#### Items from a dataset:
────────────────────────────────────────
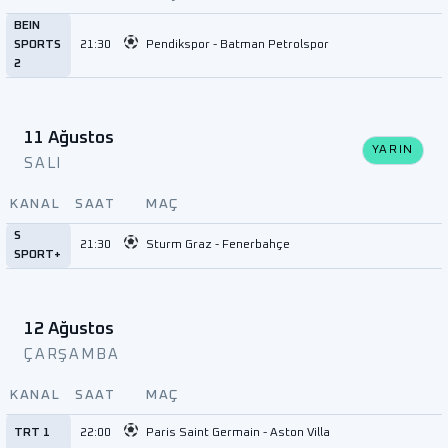
BEIN
SPORTS
21:30
Pendikspor - Batman Petrolspor
2
11 Ağustos
YARIN
SALI
KANAL
SAAT
MAÇ
S
21:30
Sturm Graz - Fenerbahçe
SPORT+
12 Ağustos
ÇARŞAMBA
KANAL
SAAT
MAÇ
TRT 1
22:00
Paris Saint Germain - Aston Villa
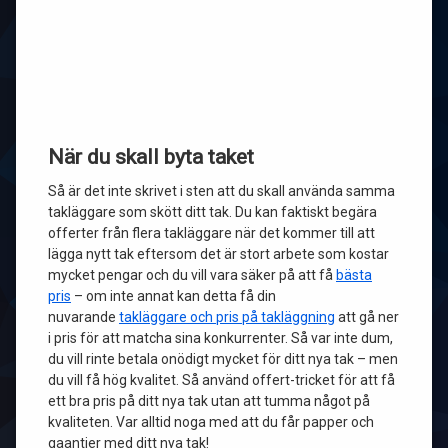
När du skall byta taket
Så är det inte skrivet i sten att du skall använda samma
takläggare som skött ditt tak. Du kan faktiskt begära
offerter från flera takläggare när det kommer till att
lägga nytt tak eftersom det är stort arbete som kostar
mycket pengar och du vill vara säker på att få
bästa
pris
– om inte annat kan detta få din
nuvarande
takläggare och pris på takläggning
att gå ner
i pris för att matcha sina konkurrenter. Så var inte dum,
du vill rinte betala onödigt mycket för ditt nya tak – men
du vill få hög kvalitet. Så använd offert-tricket för att få
ett bra pris på ditt nya tak utan att tumma något på
kvaliteten. Var alltid noga med att du får papper och
gaantier med ditt nya tak!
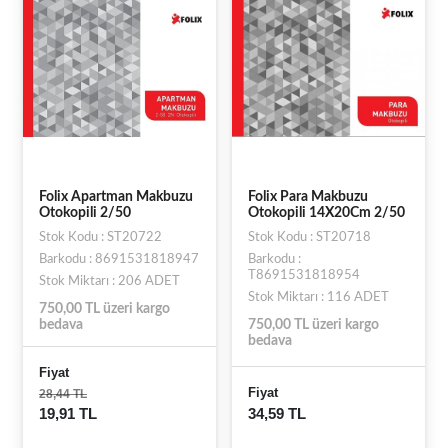
Folix Apartman Makbuzu
Folix Para Makbuzu
Otokopili 2/50
Otokopili 14X20Cm 2/50
Stok Kodu : ST20722
Stok Kodu : ST20718
Barkodu : 8691531818947
Barkodu :
T8691531818954
Stok Miktarı : 206 ADET
Stok Miktarı : 116 ADET
750,00 TL üzeri kargo
bedava
750,00 TL üzeri kargo
bedava
Fiyat
Fiyat
28,44 TL
19,91 TL
34,59 TL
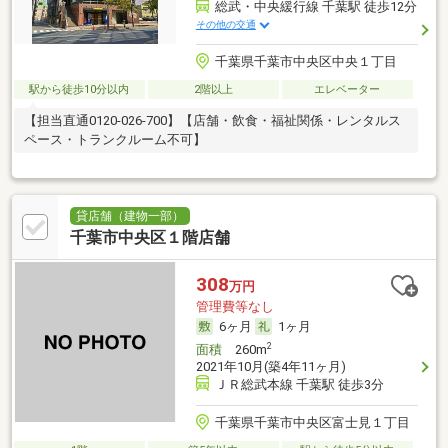
総武・中央緩行線 千葉駅 徒歩12分
その他の交通
千葉県千葉市中央区中央１丁目
駅から徒歩10分以内
2階以上
エレベーター
【担当直通0120-026-700】【店舗・飲食・福祉関係・レンタルス
ペース・トランクルーム不可】
貸店舗（建物一部）
千葉市中央区１階店舗
308
万円
管理費等なし
6ヶ月
1ヶ月
2
面積
260m
2021年10月(築4年11ヶ月)
ＪＲ総武本線 千葉駅 徒歩3分
千葉県千葉市中央区富士見１丁目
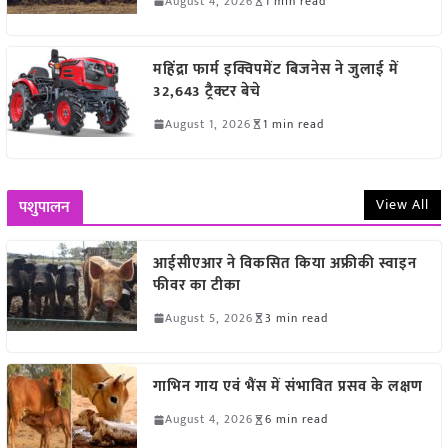
August 4, 2026
1 min read
महिंद्रा फार्म इक्विपमेंट बिजनेस ने जुलाई में
32,643 ट्रैक्टर बेचे
August 1, 2026
1 min read
View All
पशुपालन
आईसीएआर ने विकसित किया अफ्रीकी स्वाइन
फीवर का टीका
August 5, 2026
3 min read
गाभिन गाय एवं भैंस में संभावित प्रसव के लक्षण
August 4, 2026
6 min read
────────────────────────────────────────
#### Exercise aim:
Exclude every picture and copy the remaining data exactly.

#### Problem solution:
BEIN
SPORTS
21:30
Pendikspor - Batman Petrolspor
2
11 Ağustos
YARIN
SALI
KANAL
SAAT
MAÇ
S
21:30
Sturm Graz - Fenerbahçe
SPORT+
12 Ağustos
ÇARŞAMBA
KANAL
SAAT
MAÇ
TRT 1
22:00
Paris Saint Germain - Aston Villa
När du skall byta taket
Så är det inte skrivet i sten att du skall använda samma
takläggare som skött ditt tak. Du kan faktiskt begära
offerter från flera takläggare när det kommer till att
lägga nytt tak eftersom det är stort arbete som kostar
mycket pengar och du vill vara säker på att få
bästa
pris
– om inte annat kan detta få din
nuvarande
takläggare och pris på takläggning
att gå ner
i pris för att matcha sina konkurrenter. Så var inte dum,
du vill rinte betala onödigt mycket för ditt nya tak – men
du vill få hög kvalitet. Så använd offert-tricket för att få
ett bra pris på ditt nya tak utan att tumma något på
kvaliteten. Var alltid noga med att du får papper och
gaantier med ditt nya tak!
Folix Apartman Makbuzu
Folix Para Makbuzu
Otokopili 2/50
Otokopili 14X20Cm 2/50
Stok Kodu : ST20722
Stok Kodu : ST20718
Barkodu : 8691531818947
Barkodu :
T8691531818954
Stok Miktarı : 206 ADET
Stok Miktarı : 116 ADET
750,00 TL üzeri kargo
bedava
750,00 TL üzeri kargo
bedava
Fiyat
Fiyat
28,44 TL
19,91 TL
34,59 TL
総武・中央緩行線 千葉駅 徒歩12分
その他の交通
千葉県千葉市中央区中央１丁目
駅から徒歩10分以内
2階以上
エレベーター
【担当直通0120-026-700】【店舗・飲食・福祉関係・レンタルス
ペース・トランクルーム不可】
貸店舗（建物一部）
千葉市中央区１階店舗
308
万円
管理費等なし
6ヶ月
1ヶ月
2
面積
260m
2021年10月(築4年11ヶ月)
ＪＲ総武本線 千葉駅 徒歩3分
千葉県千葉市中央区富士見１丁目
August 4, 2026
1 min read
महिंद्रा फार्म इक्विपमेंट बिजनेस ने जुलाई में
32,643 ट्रैक्टर बेचे
August 1, 2026
1 min read
View All
पशुपालन
आईसीएआर ने विकसित किया अफ्रीकी स्वाइन
फीवर का टीका
August 5, 2026
3 min read
गाभिन गाय एवं भैंस में संभावित प्रसव के लक्षण
August 4, 2026
6 min read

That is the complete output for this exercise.